*** Passage provided Section Begins ***

Senate debates

Tuesday, 13 June 2017

Regulations and Determinations

Therapeutic Goods and Other Legislation Amendment (Narcotic Drugs) Regulation 2016; Disallowance

12:39 pm

Photo of Richard Di NataleRichard Di Natale (Victoria, Australian Greens) Share this | Hansard source

I seek leave to have the vote on the motion to disallow the Therapeutic Goods and Other Legislation Amendment (Narcotic Drugs) Regulation 2016 taken again.

Leave not granted.

Pursuant to contingent notice, I move:

That so much of the standing orders be suspended as would prevent me moving a motion relating to the consideration of a matter, namely a motion to provide that the question on the motion to disallow the Therapeutic Goods and Other Legislation Amendment (Narcotic Drugs) Regulation 2016 be put again immediately.

We have here a disallowance motion that effectively says to people around Australia: if you are suffering from a terminal illness, it is no longer acceptable that you cannot get access to medication that can relieve you of your pain and suffering. We are seeing the chamber express a view that it will no longer stand by and watch the government prevent effective treatment from reaching terminally ill people. We stood here on 11 May, the last sitting day that we had the opportunity to speak to this issue, and I spoke about the patients whose lives would be improved through this disallowance. These are people who are dying. They are people who are suffering. Some of them have intractable nausea. Some of them have pain. Some of them have no appetite. They are people with brain tumours. They are people with cancers. They are people on chemotherapy. They are people who cannot get access to treatment that will relieve them of their pain and suffering. It is shameful that the position of this government is to deny access to treatment to those people who are suffering. Today we are seeing the Greens and, hopefully, the Labor Party and the crossbench coming together and saying: 'We are behind you. We will not make your life harder. We will give you access to treatment that you cannot currently access.'

As I outlined last time when we considered this motion, support for this disallowance motion is effectively support for restoring the existing rights of patients who, by definition, are suffering from life-threatening conditions. We have said on numerous occasions that medicinal cannabis should be treated like other medicines, like other treatments. There are special pathways that give people who are suffering from terminal illnesses access to treatment that may not be available here in Australia. We say that for all other medication. If we are saying that medicinal cannabis is a treatment that can treat symptoms like intractable nausea secondary to chemotherapy, why are we making a special case that says, 'You cannot access this drug through a scheme that allows people to access all other drugs that might not be available here in Australia'?

*** Passage provided Section Ends ***

Required work -
**A.** In the Senate debate transcript, on what date did the speaker last have the opportunity to speak to this issue?
**B.** Reproduce everything in the Senate debate transcript from "Senate debates" down to "2016 taken again.".

*** Dataset records Section Begins ***

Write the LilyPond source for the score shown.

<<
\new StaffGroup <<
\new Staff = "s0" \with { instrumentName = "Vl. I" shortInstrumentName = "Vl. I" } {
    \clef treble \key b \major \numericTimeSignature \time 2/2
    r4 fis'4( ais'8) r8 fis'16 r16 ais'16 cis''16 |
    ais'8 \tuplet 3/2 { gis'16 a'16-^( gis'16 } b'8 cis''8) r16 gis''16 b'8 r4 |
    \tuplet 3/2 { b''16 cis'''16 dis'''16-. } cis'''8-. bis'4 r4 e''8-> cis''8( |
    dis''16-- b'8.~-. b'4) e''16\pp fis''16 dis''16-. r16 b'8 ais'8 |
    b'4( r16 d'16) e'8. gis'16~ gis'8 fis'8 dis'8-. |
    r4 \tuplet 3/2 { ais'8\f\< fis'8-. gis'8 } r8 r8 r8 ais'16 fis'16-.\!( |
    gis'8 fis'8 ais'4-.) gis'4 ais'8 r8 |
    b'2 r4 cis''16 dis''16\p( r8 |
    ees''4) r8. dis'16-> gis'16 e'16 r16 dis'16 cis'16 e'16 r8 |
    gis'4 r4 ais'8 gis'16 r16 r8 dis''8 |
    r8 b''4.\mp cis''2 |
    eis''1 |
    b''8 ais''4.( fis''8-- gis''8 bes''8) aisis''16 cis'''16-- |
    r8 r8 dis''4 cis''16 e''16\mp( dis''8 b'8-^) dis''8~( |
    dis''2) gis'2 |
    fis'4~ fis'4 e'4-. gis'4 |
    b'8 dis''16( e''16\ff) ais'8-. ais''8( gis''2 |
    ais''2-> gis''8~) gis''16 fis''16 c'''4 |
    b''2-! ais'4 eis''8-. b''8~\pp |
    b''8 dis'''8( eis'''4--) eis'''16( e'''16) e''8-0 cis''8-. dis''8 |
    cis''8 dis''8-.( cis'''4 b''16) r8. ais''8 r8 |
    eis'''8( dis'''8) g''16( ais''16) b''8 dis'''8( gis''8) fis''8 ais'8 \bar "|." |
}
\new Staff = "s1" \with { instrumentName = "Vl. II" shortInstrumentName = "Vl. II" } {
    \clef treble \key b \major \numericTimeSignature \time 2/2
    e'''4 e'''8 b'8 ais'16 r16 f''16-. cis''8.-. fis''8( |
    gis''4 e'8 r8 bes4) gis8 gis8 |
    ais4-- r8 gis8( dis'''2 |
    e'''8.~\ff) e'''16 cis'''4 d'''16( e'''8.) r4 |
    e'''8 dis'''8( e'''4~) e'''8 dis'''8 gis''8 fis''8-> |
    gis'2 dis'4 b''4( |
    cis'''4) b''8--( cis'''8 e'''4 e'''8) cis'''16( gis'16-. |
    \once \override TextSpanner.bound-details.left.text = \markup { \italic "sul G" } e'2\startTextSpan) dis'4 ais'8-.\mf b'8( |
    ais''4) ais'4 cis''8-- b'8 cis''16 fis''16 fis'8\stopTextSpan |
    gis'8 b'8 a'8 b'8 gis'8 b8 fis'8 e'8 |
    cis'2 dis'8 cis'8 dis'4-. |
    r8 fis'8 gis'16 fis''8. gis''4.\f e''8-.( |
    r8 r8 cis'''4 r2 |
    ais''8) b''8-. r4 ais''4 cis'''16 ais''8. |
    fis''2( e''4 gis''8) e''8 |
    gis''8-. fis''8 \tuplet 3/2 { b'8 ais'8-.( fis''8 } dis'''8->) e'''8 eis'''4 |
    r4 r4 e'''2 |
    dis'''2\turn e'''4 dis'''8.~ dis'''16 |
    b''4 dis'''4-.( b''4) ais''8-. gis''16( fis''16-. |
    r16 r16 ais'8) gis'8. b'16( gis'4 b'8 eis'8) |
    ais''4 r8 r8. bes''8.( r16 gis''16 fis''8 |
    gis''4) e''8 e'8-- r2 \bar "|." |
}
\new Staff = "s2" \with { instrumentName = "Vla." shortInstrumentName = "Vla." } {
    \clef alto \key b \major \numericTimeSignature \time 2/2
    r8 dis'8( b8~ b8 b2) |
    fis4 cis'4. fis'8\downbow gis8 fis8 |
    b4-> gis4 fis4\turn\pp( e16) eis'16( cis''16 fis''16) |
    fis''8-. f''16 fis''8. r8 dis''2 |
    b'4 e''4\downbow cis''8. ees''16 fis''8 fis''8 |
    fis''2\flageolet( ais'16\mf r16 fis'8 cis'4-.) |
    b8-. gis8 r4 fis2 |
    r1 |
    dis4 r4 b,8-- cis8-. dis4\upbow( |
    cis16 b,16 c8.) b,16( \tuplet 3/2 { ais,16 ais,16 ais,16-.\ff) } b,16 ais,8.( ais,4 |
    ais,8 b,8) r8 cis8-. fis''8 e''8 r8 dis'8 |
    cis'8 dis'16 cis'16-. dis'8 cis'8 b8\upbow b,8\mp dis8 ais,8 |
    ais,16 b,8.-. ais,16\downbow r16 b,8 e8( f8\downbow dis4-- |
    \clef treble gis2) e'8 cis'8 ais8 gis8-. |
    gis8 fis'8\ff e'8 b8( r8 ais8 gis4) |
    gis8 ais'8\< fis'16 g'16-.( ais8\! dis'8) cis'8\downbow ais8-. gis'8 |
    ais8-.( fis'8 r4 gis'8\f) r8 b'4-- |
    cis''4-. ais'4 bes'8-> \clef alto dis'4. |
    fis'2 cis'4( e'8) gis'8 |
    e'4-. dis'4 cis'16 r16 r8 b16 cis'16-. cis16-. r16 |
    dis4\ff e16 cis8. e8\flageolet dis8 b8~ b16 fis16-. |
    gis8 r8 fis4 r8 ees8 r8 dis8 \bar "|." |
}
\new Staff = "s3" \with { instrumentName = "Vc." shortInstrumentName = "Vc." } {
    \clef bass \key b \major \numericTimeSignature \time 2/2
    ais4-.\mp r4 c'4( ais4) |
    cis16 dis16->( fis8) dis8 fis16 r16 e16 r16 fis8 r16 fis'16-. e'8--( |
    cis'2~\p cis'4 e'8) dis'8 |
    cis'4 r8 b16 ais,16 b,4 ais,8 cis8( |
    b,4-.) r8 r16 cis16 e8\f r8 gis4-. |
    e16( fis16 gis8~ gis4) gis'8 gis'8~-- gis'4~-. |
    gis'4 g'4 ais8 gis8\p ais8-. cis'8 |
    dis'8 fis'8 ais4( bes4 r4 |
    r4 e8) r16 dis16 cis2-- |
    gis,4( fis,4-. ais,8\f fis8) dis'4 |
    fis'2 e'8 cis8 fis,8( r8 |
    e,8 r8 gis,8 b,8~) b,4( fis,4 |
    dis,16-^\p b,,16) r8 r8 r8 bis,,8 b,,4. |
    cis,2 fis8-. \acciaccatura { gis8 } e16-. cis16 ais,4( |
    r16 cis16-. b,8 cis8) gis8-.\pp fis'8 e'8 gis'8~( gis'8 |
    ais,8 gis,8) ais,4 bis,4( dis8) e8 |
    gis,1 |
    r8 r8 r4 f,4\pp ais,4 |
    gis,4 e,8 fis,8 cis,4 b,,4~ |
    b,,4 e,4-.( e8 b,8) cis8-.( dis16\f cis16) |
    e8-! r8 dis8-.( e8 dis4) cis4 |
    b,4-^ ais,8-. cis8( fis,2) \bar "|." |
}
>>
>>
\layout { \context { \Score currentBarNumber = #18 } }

*** Dataset records Section Ends ***

Responses by item number -
**A.** 11 May

**B.**
Senate debates

Tuesday, 13 June 2017

Regulations and Determinations

Therapeutic Goods and Other Legislation Amendment (Narcotic Drugs) Regulation 2016; Disallowance

12:39 pm

Photo of Richard Di NataleRichard Di Natale (Victoria, Australian Greens) Share this | Hansard source

I seek leave to have the vote on the motion to disallow the Therapeutic Goods and Other Legislation Amendment (Narcotic Drugs) Regulation 2016 taken again.